((

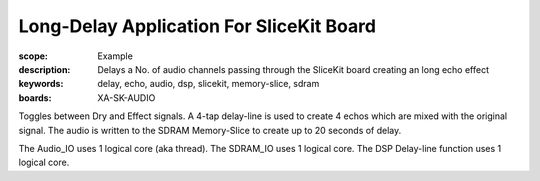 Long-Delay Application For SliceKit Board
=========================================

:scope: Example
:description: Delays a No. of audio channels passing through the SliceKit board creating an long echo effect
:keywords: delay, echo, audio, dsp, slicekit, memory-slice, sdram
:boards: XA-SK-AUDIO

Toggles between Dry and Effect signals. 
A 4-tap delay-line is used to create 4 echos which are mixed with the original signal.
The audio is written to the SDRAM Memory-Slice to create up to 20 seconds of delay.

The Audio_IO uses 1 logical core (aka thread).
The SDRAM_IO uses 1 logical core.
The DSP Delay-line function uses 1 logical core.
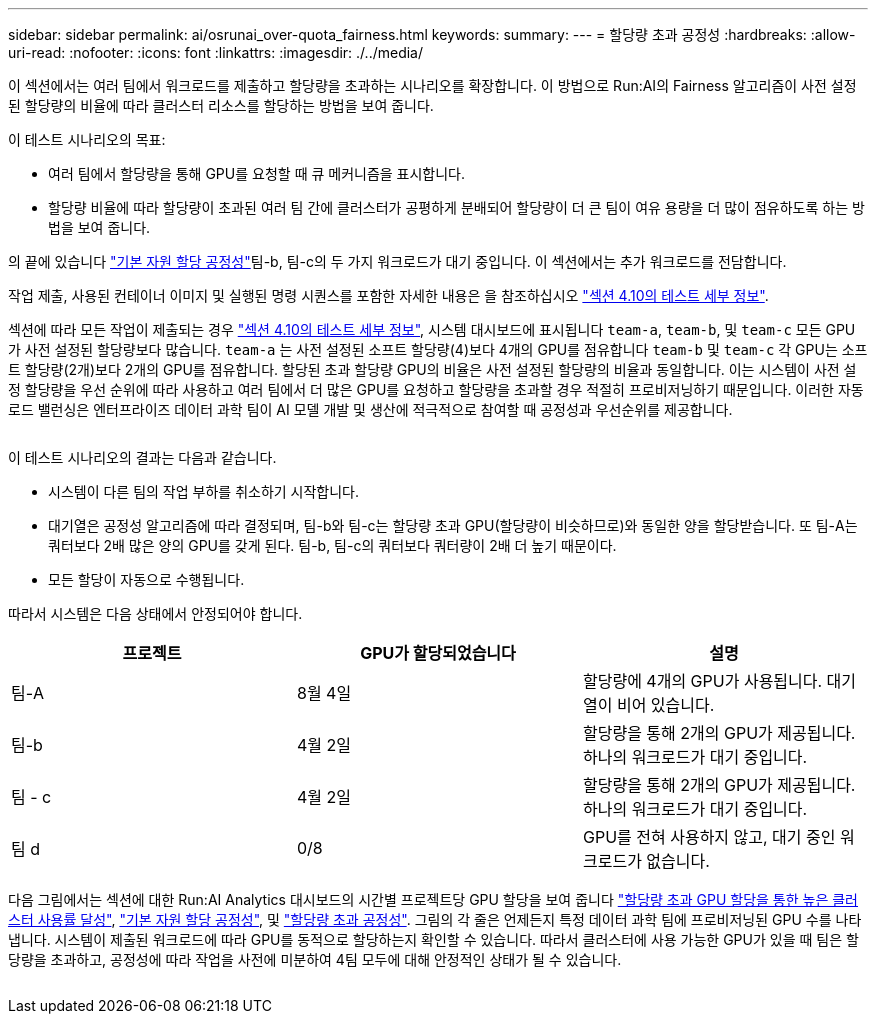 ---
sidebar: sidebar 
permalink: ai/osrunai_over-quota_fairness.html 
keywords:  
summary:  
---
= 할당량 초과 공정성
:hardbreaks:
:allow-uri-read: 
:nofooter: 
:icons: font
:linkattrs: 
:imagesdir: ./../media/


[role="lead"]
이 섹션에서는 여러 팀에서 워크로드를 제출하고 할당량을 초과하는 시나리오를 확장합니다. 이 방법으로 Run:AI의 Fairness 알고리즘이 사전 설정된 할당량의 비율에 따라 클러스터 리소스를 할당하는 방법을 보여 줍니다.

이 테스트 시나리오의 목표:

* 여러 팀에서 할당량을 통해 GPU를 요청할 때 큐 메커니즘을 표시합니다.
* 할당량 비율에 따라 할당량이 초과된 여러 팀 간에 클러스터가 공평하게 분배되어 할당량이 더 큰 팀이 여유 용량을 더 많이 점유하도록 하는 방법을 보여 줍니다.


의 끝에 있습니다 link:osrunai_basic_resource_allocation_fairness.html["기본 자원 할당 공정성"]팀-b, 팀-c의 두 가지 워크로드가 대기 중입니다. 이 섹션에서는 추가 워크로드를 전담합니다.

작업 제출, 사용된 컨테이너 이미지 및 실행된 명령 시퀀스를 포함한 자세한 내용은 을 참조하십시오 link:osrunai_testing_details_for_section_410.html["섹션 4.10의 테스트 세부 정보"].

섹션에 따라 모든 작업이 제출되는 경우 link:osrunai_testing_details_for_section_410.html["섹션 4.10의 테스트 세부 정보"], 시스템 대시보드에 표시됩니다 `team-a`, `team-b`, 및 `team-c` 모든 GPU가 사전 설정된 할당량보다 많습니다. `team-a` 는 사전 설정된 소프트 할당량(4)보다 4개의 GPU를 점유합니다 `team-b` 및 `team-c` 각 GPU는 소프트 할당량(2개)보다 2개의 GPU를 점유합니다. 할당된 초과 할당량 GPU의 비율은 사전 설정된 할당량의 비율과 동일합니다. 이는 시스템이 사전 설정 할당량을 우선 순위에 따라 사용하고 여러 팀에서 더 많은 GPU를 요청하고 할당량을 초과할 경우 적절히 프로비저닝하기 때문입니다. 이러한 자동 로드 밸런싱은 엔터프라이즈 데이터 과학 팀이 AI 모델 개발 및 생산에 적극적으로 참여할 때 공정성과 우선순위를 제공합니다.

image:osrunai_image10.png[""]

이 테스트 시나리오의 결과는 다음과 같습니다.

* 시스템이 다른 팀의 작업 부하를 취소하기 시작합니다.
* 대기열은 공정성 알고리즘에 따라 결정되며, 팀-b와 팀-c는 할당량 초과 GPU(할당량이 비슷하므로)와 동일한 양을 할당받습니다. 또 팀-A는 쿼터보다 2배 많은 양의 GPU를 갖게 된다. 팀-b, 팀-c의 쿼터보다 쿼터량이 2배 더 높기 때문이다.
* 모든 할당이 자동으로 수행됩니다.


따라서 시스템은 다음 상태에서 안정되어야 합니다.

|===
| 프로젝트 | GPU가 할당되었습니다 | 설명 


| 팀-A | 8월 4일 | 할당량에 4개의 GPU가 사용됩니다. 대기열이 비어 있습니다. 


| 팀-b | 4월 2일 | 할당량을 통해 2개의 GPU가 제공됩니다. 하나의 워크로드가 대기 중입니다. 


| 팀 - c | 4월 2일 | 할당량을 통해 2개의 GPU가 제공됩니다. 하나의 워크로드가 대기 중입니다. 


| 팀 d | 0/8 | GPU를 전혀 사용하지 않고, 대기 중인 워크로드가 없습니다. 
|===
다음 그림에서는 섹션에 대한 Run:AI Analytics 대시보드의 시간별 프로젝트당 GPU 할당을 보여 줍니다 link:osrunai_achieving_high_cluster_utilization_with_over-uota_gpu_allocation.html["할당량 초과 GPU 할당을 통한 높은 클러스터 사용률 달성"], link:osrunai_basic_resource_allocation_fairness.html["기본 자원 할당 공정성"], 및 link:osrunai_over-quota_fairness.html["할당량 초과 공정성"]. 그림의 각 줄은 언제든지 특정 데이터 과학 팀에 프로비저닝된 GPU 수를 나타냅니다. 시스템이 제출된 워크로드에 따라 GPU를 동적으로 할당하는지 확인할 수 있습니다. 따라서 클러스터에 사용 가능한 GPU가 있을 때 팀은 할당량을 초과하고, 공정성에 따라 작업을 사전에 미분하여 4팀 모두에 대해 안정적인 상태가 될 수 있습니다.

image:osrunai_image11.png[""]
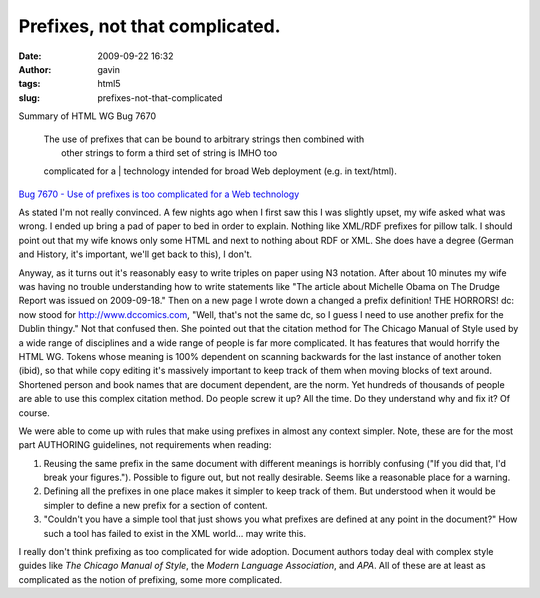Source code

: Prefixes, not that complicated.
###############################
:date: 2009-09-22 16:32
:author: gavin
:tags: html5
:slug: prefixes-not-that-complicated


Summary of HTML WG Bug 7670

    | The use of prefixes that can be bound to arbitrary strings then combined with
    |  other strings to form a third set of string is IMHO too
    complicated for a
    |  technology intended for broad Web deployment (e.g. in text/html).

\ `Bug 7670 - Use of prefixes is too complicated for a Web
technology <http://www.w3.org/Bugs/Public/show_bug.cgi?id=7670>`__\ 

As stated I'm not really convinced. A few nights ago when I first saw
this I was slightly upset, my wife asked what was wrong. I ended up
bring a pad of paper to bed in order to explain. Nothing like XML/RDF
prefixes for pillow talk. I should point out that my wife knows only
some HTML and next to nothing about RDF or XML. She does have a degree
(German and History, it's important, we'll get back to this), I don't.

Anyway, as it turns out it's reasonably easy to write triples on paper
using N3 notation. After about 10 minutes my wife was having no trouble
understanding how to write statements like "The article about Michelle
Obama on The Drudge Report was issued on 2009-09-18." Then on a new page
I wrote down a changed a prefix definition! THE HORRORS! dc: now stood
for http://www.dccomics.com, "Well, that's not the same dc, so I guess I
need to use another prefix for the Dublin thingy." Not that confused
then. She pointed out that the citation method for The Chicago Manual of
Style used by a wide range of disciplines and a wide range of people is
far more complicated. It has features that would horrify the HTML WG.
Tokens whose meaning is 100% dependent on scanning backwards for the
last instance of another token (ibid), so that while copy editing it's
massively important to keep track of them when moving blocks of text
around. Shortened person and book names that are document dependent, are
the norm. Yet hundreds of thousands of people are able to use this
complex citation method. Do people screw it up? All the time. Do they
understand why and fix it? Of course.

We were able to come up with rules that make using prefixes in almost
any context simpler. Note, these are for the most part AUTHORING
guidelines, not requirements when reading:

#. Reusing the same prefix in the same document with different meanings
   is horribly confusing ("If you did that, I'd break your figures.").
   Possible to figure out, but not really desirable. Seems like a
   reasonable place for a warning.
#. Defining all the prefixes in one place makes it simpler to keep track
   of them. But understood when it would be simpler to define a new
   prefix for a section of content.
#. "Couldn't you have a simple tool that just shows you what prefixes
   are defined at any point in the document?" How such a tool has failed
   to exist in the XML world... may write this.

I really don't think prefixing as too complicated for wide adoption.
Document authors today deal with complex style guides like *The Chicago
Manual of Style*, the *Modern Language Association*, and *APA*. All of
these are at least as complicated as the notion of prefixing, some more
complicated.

))

EXERCISE DETAILS:
Return the records above exactly as written. Do not include their images.

OUTPUT FOR THIS TASK:
 Long-Delay Application For SliceKit Board
=========================================

:scope: Example
:description: Delays a No. of audio channels passing through the SliceKit board creating an long echo effect
:keywords: delay, echo, audio, dsp, slicekit, memory-slice, sdram
:boards: XA-SK-AUDIO

Toggles between Dry and Effect signals. 
A 4-tap delay-line is used to create 4 echos which are mixed with the original signal.
The audio is written to the SDRAM Memory-Slice to create up to 20 seconds of delay.

The Audio_IO uses 1 logical core (aka thread).
The SDRAM_IO uses 1 logical core.
The DSP Delay-line function uses 1 logical core.
 ---
sidebar: sidebar 
permalink: ai/osrunai_over-quota_fairness.html 
keywords:  
summary:  
---
= 할당량 초과 공정성
:hardbreaks:
:allow-uri-read: 
:nofooter: 
:icons: font
:linkattrs: 
:imagesdir: ./../media/


[role="lead"]
이 섹션에서는 여러 팀에서 워크로드를 제출하고 할당량을 초과하는 시나리오를 확장합니다. 이 방법으로 Run:AI의 Fairness 알고리즘이 사전 설정된 할당량의 비율에 따라 클러스터 리소스를 할당하는 방법을 보여 줍니다.

이 테스트 시나리오의 목표:

* 여러 팀에서 할당량을 통해 GPU를 요청할 때 큐 메커니즘을 표시합니다.
* 할당량 비율에 따라 할당량이 초과된 여러 팀 간에 클러스터가 공평하게 분배되어 할당량이 더 큰 팀이 여유 용량을 더 많이 점유하도록 하는 방법을 보여 줍니다.


의 끝에 있습니다 link:osrunai_basic_resource_allocation_fairness.html["기본 자원 할당 공정성"]팀-b, 팀-c의 두 가지 워크로드가 대기 중입니다. 이 섹션에서는 추가 워크로드를 전담합니다.

작업 제출, 사용된 컨테이너 이미지 및 실행된 명령 시퀀스를 포함한 자세한 내용은 을 참조하십시오 link:osrunai_testing_details_for_section_410.html["섹션 4.10의 테스트 세부 정보"].

섹션에 따라 모든 작업이 제출되는 경우 link:osrunai_testing_details_for_section_410.html["섹션 4.10의 테스트 세부 정보"], 시스템 대시보드에 표시됩니다 `team-a`, `team-b`, 및 `team-c` 모든 GPU가 사전 설정된 할당량보다 많습니다. `team-a` 는 사전 설정된 소프트 할당량(4)보다 4개의 GPU를 점유합니다 `team-b` 및 `team-c` 각 GPU는 소프트 할당량(2개)보다 2개의 GPU를 점유합니다. 할당된 초과 할당량 GPU의 비율은 사전 설정된 할당량의 비율과 동일합니다. 이는 시스템이 사전 설정 할당량을 우선 순위에 따라 사용하고 여러 팀에서 더 많은 GPU를 요청하고 할당량을 초과할 경우 적절히 프로비저닝하기 때문입니다. 이러한 자동 로드 밸런싱은 엔터프라이즈 데이터 과학 팀이 AI 모델 개발 및 생산에 적극적으로 참여할 때 공정성과 우선순위를 제공합니다.

image:osrunai_image10.png[""]

이 테스트 시나리오의 결과는 다음과 같습니다.

* 시스템이 다른 팀의 작업 부하를 취소하기 시작합니다.
* 대기열은 공정성 알고리즘에 따라 결정되며, 팀-b와 팀-c는 할당량 초과 GPU(할당량이 비슷하므로)와 동일한 양을 할당받습니다. 또 팀-A는 쿼터보다 2배 많은 양의 GPU를 갖게 된다. 팀-b, 팀-c의 쿼터보다 쿼터량이 2배 더 높기 때문이다.
* 모든 할당이 자동으로 수행됩니다.


따라서 시스템은 다음 상태에서 안정되어야 합니다.

|===
| 프로젝트 | GPU가 할당되었습니다 | 설명 


| 팀-A | 8월 4일 | 할당량에 4개의 GPU가 사용됩니다. 대기열이 비어 있습니다. 


| 팀-b | 4월 2일 | 할당량을 통해 2개의 GPU가 제공됩니다. 하나의 워크로드가 대기 중입니다. 


| 팀 - c | 4월 2일 | 할당량을 통해 2개의 GPU가 제공됩니다. 하나의 워크로드가 대기 중입니다. 


| 팀 d | 0/8 | GPU를 전혀 사용하지 않고, 대기 중인 워크로드가 없습니다. 
|===
다음 그림에서는 섹션에 대한 Run:AI Analytics 대시보드의 시간별 프로젝트당 GPU 할당을 보여 줍니다 link:osrunai_achieving_high_cluster_utilization_with_over-uota_gpu_allocation.html["할당량 초과 GPU 할당을 통한 높은 클러스터 사용률 달성"], link:osrunai_basic_resource_allocation_fairness.html["기본 자원 할당 공정성"], 및 link:osrunai_over-quota_fairness.html["할당량 초과 공정성"]. 그림의 각 줄은 언제든지 특정 데이터 과학 팀에 프로비저닝된 GPU 수를 나타냅니다. 시스템이 제출된 워크로드에 따라 GPU를 동적으로 할당하는지 확인할 수 있습니다. 따라서 클러스터에 사용 가능한 GPU가 있을 때 팀은 할당량을 초과하고, 공정성에 따라 작업을 사전에 미분하여 4팀 모두에 대해 안정적인 상태가 될 수 있습니다.

image:osrunai_image11.png[""]
Source code

: Prefixes, not that complicated.
###############################
:date: 2009-09-22 16:32
:author: gavin
:tags: html5
:slug: prefixes-not-that-complicated


Summary of HTML WG Bug 7670

    | The use of prefixes that can be bound to arbitrary strings then combined with
    |  other strings to form a third set of string is IMHO too
    complicated for a
    |  technology intended for broad Web deployment (e.g. in text/html).

\ `Bug 7670 - Use of prefixes is too complicated for a Web
technology <http://www.w3.org/Bugs/Public/show_bug.cgi?id=7670>`__\ 

As stated I'm not really convinced. A few nights ago when I first saw
this I was slightly upset, my wife asked what was wrong. I ended up
bring a pad of paper to bed in order to explain. Nothing like XML/RDF
prefixes for pillow talk. I should point out that my wife knows only
some HTML and next to nothing about RDF or XML. She does have a degree
(German and History, it's important, we'll get back to this), I don't.

Anyway, as it turns out it's reasonably easy to write triples on paper
using N3 notation. After about 10 minutes my wife was having no trouble
understanding how to write statements like "The article about Michelle
Obama on The Drudge Report was issued on 2009-09-18." Then on a new page
I wrote down a changed a prefix definition! THE HORRORS! dc: now stood
for http://www.dccomics.com, "Well, that's not the same dc, so I guess I
need to use another prefix for the Dublin thingy." Not that confused
then. She pointed out that the citation method for The Chicago Manual of
Style used by a wide range of disciplines and a wide range of people is
far more complicated. It has features that would horrify the HTML WG.
Tokens whose meaning is 100% dependent on scanning backwards for the
last instance of another token (ibid), so that while copy editing it's
massively important to keep track of them when moving blocks of text
around. Shortened person and book names that are document dependent, are
the norm. Yet hundreds of thousands of people are able to use this
complex citation method. Do people screw it up? All the time. Do they
understand why and fix it? Of course.

We were able to come up with rules that make using prefixes in almost
any context simpler. Note, these are for the most part AUTHORING
guidelines, not requirements when reading:

#. Reusing the same prefix in the same document with different meanings
   is horribly confusing ("If you did that, I'd break your figures.").
   Possible to figure out, but not really desirable. Seems like a
   reasonable place for a warning.
#. Defining all the prefixes in one place makes it simpler to keep track
   of them. But understood when it would be simpler to define a new
   prefix for a section of content.
#. "Couldn't you have a simple tool that just shows you what prefixes
   are defined at any point in the document?" How such a tool has failed
   to exist in the XML world... may write this.

I really don't think prefixing as too complicated for wide adoption.
Document authors today deal with complex style guides like *The Chicago
Manual of Style*, the *Modern Language Association*, and *APA*. All of
these are at least as complicated as the notion of prefixing, some more
complicated.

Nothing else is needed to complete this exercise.